**Instructions for the task**
Only the pictures are to be dropped; the rest of the data below is to be duplicated exactly.

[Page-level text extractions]
_ _ _ _

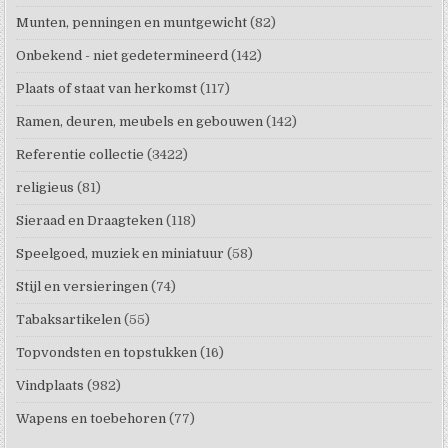
Munten, penningen en muntgewicht
(82)
Onbekend - niet gedetermineerd
(142)
Plaats of staat van herkomst
(117)
Ramen, deuren, meubels en gebouwen
(142)
Referentie collectie
(3422)
religieus
(81)
Sieraad en Draagteken
(118)
Speelgoed, muziek en miniatuur
(58)
Stijl en versieringen
(74)
Tabaksartikelen
(55)
Topvondsten en topstukken
(16)
Vindplaats
(982)
Wapens en toebehoren
(77)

_ _ _ _

**Exercise response**
Munten, penningen en muntgewicht
(82)
Onbekend - niet gedetermineerd
(142)
Plaats of staat van herkomst
(117)
Ramen, deuren, meubels en gebouwen
(142)
Referentie collectie
(3422)
religieus
(81)
Sieraad en Draagteken
(118)
Speelgoed, muziek en miniatuur
(58)
Stijl en versieringen
(74)
Tabaksartikelen
(55)
Topvondsten en topstukken
(16)
Vindplaats
(982)
Wapens en toebehoren
(77)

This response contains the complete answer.